- ABOUT THIS TASK -
In the data below, find each line carrying the string "Right" and copy it out.

- RECORDS SUPPLIED -
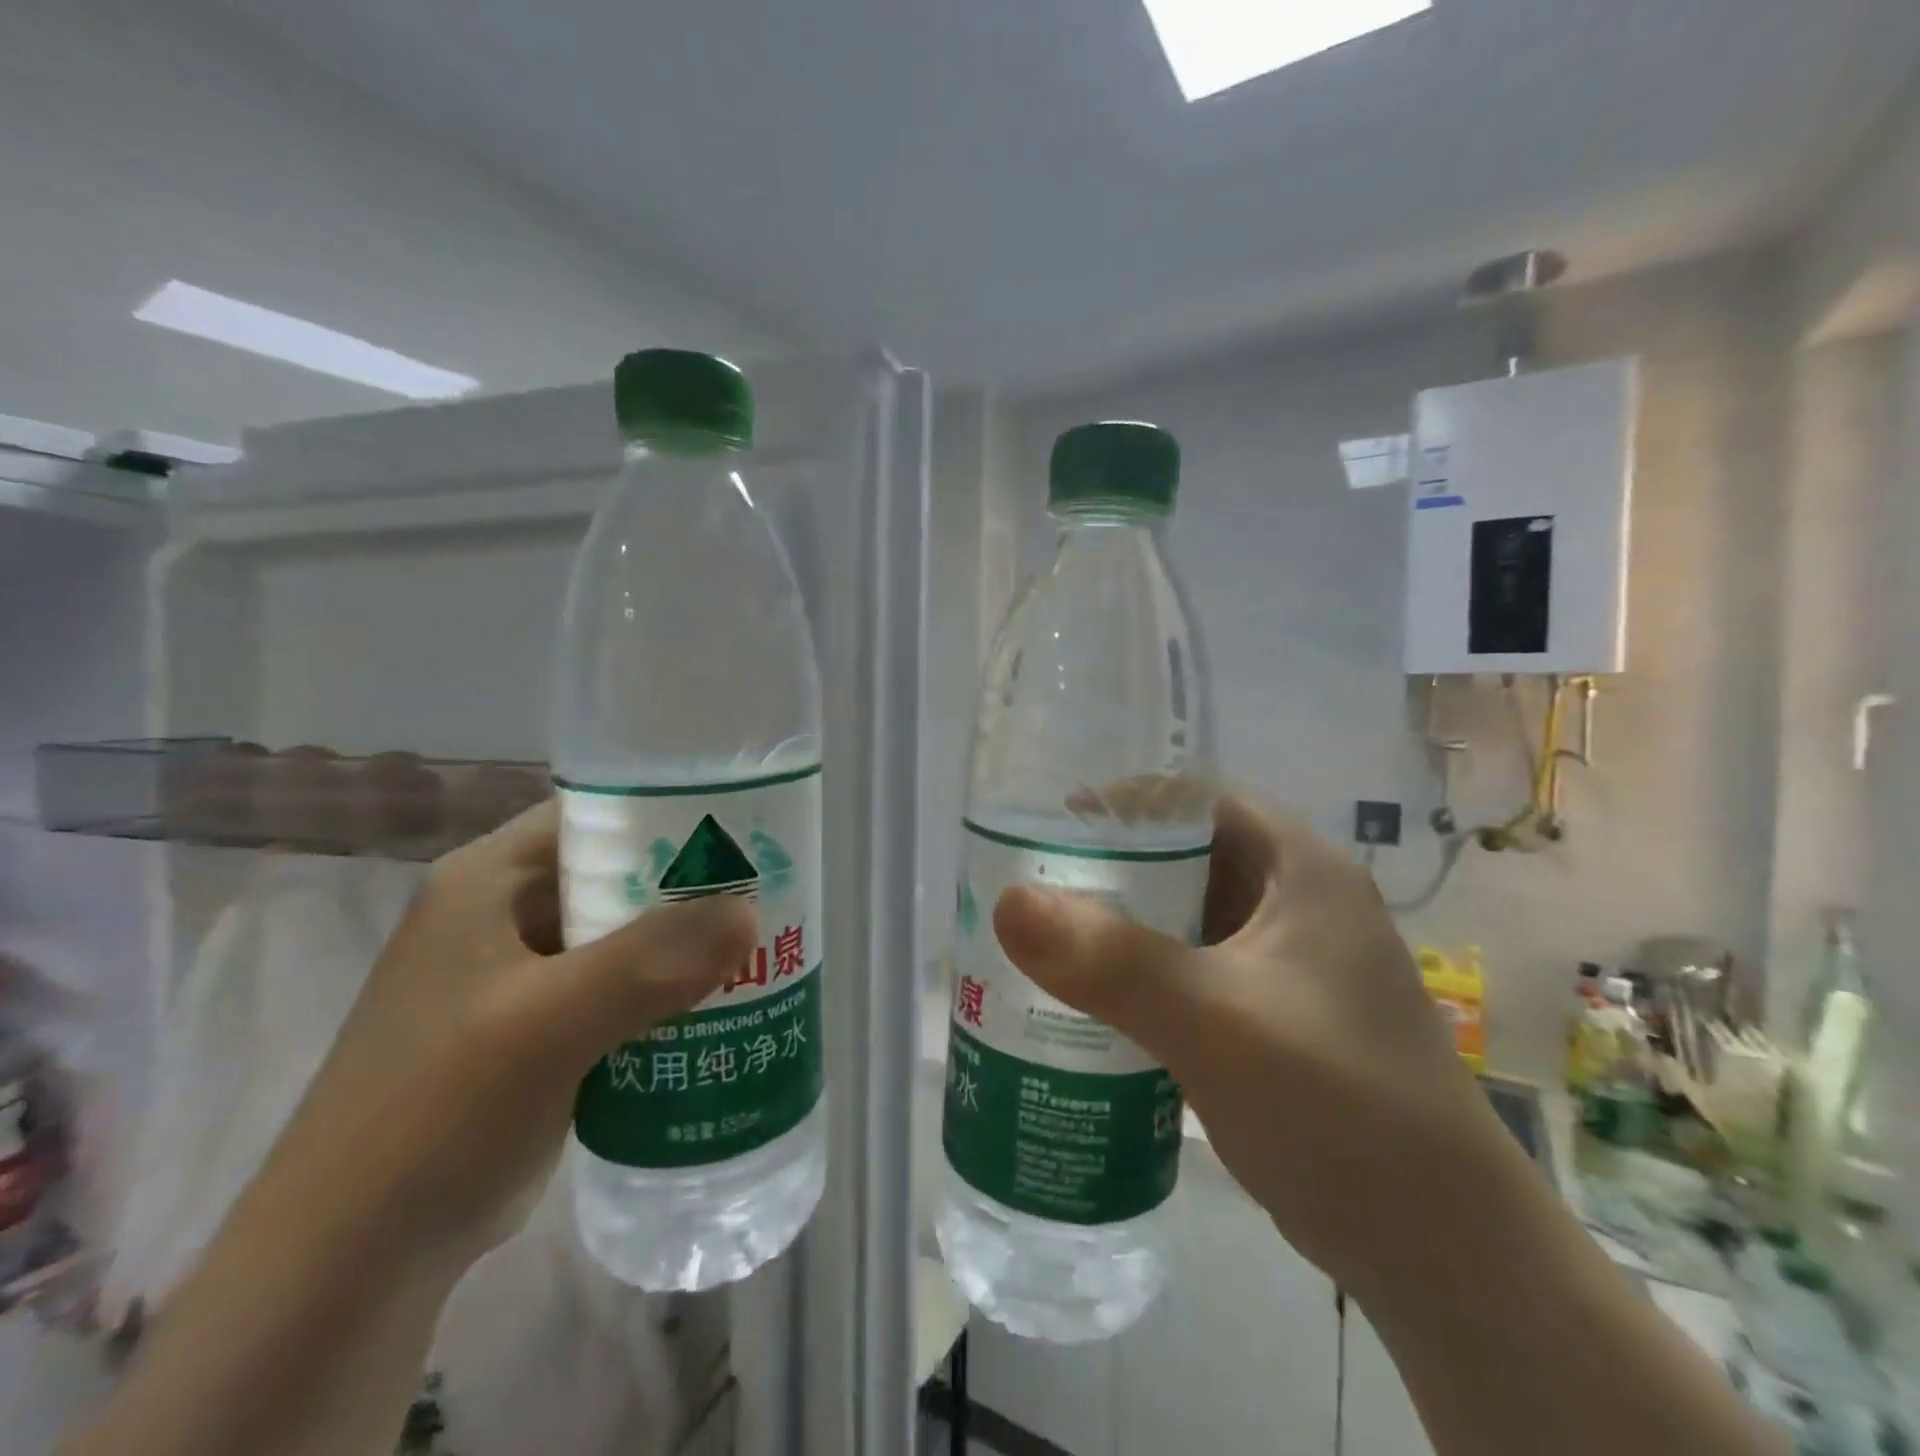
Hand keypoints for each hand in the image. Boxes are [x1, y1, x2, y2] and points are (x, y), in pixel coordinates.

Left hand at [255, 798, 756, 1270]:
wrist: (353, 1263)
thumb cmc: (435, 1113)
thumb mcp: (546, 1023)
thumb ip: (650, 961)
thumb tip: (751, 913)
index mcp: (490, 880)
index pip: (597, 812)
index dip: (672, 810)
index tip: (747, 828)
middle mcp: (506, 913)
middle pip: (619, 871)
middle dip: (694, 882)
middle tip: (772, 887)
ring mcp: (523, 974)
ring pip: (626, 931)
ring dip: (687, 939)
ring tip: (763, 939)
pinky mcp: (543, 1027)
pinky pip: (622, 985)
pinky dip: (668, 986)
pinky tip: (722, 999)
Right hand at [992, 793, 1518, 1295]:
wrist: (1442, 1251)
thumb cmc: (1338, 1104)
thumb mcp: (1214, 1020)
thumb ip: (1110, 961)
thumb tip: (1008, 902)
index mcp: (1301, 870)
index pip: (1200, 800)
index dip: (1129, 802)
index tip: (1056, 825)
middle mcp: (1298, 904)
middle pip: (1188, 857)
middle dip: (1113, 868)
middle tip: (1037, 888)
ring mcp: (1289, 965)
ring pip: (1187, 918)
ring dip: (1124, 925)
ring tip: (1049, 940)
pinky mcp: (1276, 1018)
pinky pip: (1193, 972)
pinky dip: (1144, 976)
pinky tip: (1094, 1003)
==
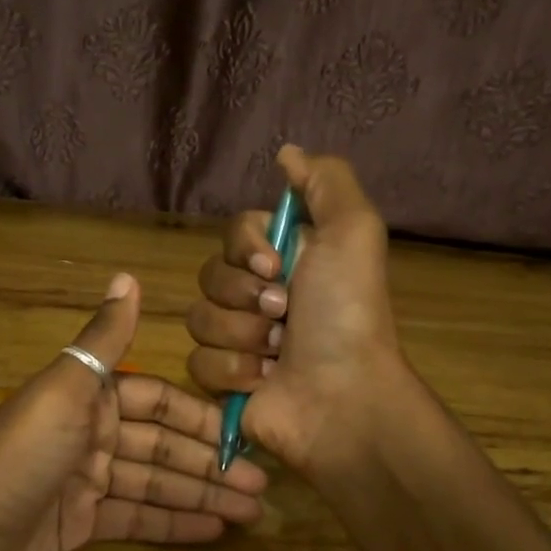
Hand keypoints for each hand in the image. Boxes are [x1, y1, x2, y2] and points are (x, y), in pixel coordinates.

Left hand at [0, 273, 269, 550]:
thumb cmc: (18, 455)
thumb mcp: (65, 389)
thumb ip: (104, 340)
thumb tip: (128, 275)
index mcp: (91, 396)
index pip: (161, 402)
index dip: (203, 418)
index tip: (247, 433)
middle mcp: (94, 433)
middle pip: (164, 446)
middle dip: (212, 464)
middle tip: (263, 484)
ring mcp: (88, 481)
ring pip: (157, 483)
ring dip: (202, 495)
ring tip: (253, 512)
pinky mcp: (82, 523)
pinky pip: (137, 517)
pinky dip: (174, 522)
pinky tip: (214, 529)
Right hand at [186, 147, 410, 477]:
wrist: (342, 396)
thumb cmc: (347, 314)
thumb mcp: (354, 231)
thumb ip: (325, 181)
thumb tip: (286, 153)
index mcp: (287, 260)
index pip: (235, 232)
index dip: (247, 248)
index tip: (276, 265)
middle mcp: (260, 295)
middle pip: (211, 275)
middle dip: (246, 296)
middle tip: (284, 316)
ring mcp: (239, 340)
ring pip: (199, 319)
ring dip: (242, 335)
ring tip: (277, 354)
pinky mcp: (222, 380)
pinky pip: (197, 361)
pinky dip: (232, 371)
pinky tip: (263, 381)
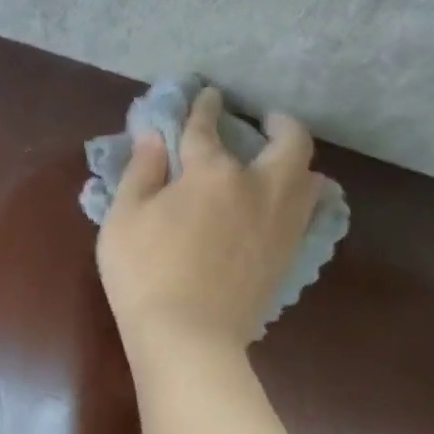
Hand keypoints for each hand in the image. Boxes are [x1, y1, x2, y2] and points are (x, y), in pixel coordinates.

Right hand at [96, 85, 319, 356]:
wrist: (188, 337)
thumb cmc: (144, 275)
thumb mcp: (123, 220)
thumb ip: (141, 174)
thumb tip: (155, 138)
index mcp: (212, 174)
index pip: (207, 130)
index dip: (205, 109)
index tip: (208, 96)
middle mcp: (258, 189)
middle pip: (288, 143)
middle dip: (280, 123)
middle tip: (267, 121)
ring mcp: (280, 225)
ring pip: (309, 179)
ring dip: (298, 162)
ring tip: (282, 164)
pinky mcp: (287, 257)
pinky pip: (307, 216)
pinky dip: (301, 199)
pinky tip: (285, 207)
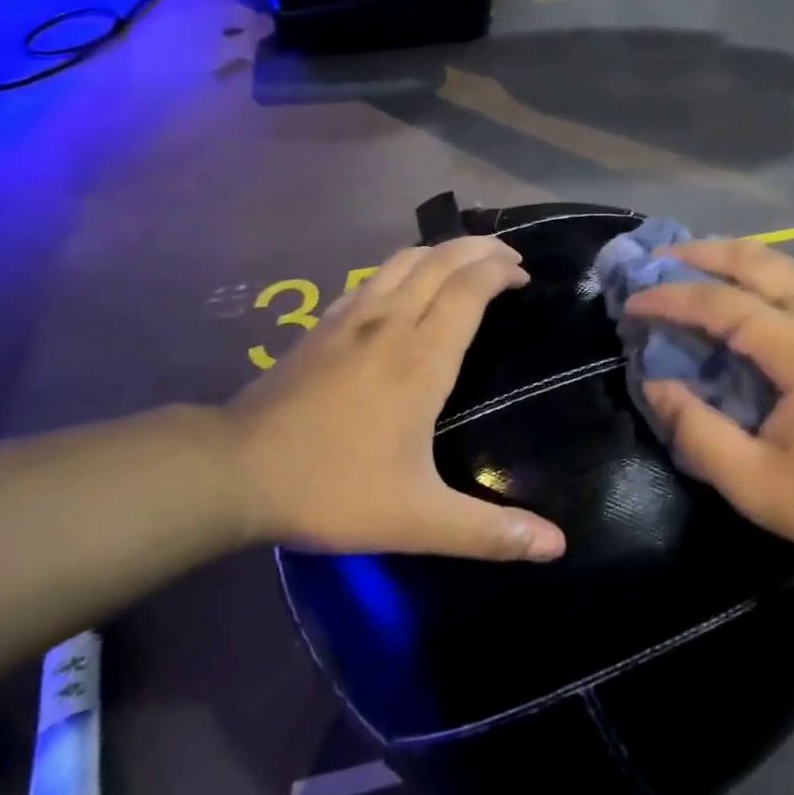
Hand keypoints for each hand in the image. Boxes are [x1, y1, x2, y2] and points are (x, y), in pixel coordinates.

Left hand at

- OUTPUT OF THE EXERCISE -
Right hand at [992, 793, 1518, 1295]:
Right hand at [186, 147, 410, 477]:
Right hand at [96, 85, 319, 356]:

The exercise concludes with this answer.